A plagiarizer is someone who takes other people's writings or ideas and presents them as his own. The word plagiarize comes from Latin "plagiarius' meaning "kidnapper." Doing this is a professional no-no and has caused authors to be fired and disgraced; however, if a writer uses the work of others and cites the sources, that is honest research. This column is based on the book cited above, mixed in with my personal ruminations.
Anthropologists know ancient Mycenaean's developed a spring-catch for fasteners called "fibula," which disappeared in the late Middle Ages. Centuries later, an American fella named Walter Hunt was messing around in 1849 with some wire and produced what we now call a 'safety pin." Billions were sold and still are. Alas! Walter didn't think his idea was much good so he sold the rights for $400.
Many common things we take for granted were discovered accidentally. Take Ivory soap for example. Hundreds of years B.C., Hittites in Asia Manor learned to wash themselves using water and ashes from the soapwort plant. Better soap came along in about 600 B.C. when seafaring Phoenicians mixed alkalis and fat under heat to produce hydrophilic. How does soap work we wonder? Hydrophilic molecules in soapy water attach themselves to whatever isn't water, e.g., dirt, thus with the dirt suspended in the molecules it can be rinsed off. If you have spent much of you life wondering how soap works. There it is.
Humans kept improving on soap, eventually adding colors and scents. By 800 A.D. Spain led the world in its manufacture, but only rich people could afford some. Poor folks probably didn't smell quite as good; however prices dropped in the late 18th Century when a French chemist discovered how to make lye (alkaline) from table salt. Then a worker at Harley Proctor's European soap factory forgot to turn off a mixing vat so a lot more air was added to the soap … but it floated. Hooray! The world had Ivory.
What about aspirin? The world's best known medication was not invented in its present form until the 1890s when a chemist working for the Bayer Company in Cologne, Germany, was trying to find something to help his father's arthritis. Instead of using the widely known willow back and twigs which had helped people for thousands of years, he extracted salicin from meadowsweet (genus Spiaea).
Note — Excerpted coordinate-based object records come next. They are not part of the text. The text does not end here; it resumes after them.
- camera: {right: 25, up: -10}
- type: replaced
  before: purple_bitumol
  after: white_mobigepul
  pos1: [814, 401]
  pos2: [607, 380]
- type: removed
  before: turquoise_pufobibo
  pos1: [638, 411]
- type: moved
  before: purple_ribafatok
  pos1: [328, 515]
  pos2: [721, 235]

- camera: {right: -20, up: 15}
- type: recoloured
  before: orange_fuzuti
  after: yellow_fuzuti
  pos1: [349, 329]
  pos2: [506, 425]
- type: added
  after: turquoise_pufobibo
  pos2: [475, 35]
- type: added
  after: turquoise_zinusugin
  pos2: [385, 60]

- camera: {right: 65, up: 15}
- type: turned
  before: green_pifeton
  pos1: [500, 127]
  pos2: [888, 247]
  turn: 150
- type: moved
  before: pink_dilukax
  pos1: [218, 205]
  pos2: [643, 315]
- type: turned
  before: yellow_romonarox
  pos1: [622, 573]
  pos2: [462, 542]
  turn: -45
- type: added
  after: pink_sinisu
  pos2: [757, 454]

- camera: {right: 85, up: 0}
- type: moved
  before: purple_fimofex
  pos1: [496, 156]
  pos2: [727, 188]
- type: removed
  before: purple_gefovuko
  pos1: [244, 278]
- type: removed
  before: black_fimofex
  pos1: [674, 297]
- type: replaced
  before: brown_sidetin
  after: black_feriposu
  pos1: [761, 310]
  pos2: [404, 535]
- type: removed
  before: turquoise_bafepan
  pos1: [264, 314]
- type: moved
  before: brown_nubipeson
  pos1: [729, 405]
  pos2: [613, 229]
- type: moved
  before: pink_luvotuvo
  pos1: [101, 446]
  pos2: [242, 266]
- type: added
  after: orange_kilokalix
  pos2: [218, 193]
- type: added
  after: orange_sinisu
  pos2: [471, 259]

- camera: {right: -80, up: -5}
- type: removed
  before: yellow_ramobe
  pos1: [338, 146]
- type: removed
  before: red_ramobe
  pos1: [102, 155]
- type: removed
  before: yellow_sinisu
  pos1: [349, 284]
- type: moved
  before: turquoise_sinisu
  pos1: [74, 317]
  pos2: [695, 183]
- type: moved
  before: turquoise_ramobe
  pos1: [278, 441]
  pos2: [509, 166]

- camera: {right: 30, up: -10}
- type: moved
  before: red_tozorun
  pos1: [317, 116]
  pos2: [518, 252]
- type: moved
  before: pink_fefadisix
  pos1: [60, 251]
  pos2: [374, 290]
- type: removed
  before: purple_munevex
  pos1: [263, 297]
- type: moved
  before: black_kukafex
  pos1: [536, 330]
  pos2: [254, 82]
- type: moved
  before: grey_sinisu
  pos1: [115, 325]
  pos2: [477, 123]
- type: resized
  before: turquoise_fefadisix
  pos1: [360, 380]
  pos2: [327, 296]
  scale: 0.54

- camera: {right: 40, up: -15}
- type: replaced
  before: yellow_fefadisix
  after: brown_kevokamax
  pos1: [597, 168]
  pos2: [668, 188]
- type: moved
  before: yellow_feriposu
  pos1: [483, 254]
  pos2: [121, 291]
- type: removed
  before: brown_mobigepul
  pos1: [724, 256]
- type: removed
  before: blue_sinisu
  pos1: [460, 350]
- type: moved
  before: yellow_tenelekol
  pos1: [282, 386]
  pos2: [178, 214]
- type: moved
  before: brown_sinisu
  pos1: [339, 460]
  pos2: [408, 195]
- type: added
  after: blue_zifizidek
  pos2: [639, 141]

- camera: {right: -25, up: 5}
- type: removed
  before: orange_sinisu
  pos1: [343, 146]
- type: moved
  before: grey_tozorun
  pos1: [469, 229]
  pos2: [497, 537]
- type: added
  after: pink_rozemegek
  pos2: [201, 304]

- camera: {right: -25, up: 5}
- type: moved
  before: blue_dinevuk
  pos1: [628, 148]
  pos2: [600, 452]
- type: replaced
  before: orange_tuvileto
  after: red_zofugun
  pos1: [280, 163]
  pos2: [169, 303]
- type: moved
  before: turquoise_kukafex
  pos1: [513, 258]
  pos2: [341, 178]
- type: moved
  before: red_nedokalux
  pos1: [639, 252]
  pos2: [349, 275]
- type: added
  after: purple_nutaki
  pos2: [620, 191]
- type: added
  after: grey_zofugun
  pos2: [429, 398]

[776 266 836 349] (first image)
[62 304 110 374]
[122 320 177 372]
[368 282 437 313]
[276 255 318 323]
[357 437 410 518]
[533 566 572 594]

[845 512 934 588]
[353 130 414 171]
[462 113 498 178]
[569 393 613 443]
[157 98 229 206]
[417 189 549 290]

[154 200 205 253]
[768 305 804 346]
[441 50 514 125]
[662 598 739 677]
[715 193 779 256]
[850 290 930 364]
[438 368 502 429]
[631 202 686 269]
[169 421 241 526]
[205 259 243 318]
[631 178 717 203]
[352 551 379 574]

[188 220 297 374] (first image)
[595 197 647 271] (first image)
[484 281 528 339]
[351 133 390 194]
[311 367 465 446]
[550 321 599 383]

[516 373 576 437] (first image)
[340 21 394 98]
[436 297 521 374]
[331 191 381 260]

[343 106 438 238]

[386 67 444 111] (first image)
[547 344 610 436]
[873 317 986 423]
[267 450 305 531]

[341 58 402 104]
Bayer got it on the market in 1899 as powder and pills in 1915. It held the rights until 1921, while we were still mad at Germany for WW I, and the U.S. Supreme Court ruled since the name was so widely known, no company could claim it. Others began making "aspirin,"
Some form of "football" has been around in most societies including China, Central America, Greece, and Italy since before 300 B.C. Romans may have introduced a version to the British, who by Middle Ages played "mellays' (melees), where large numbers of people tried to throw, punch, kick, or run with an air-filled animal bladder. Shrove Tuesday became a time sorta like our Super Bowl Sunday, only hundreds of men played the game with goals half a mile apart and went on for hours and hours … maybe days. Don't know if they had umpires and bleachers, but likely beer.
"Brawling football matches' continued in the 19th Century where according to a writer of that time, "… the players kick each other in the shins without the least ceremony and some are overthrown at hazard of their limbs." In the 1820s English football separated as two sports, rugby and soccer. The 1874 Harvard football team hosted a team from Montreal, Canada, and played half as Harvard's soccer and half as Montreal's rugby. By 1900 football was well established close to its present form but players had no padding or helmets, and injuries often occurred. This caused President Teddy Roosevelt to push for rules making football safer.
Some things change … some things don't.
G. George Ostrom is a Kalispell resident and a national award-winning Hungry Horse News columnist.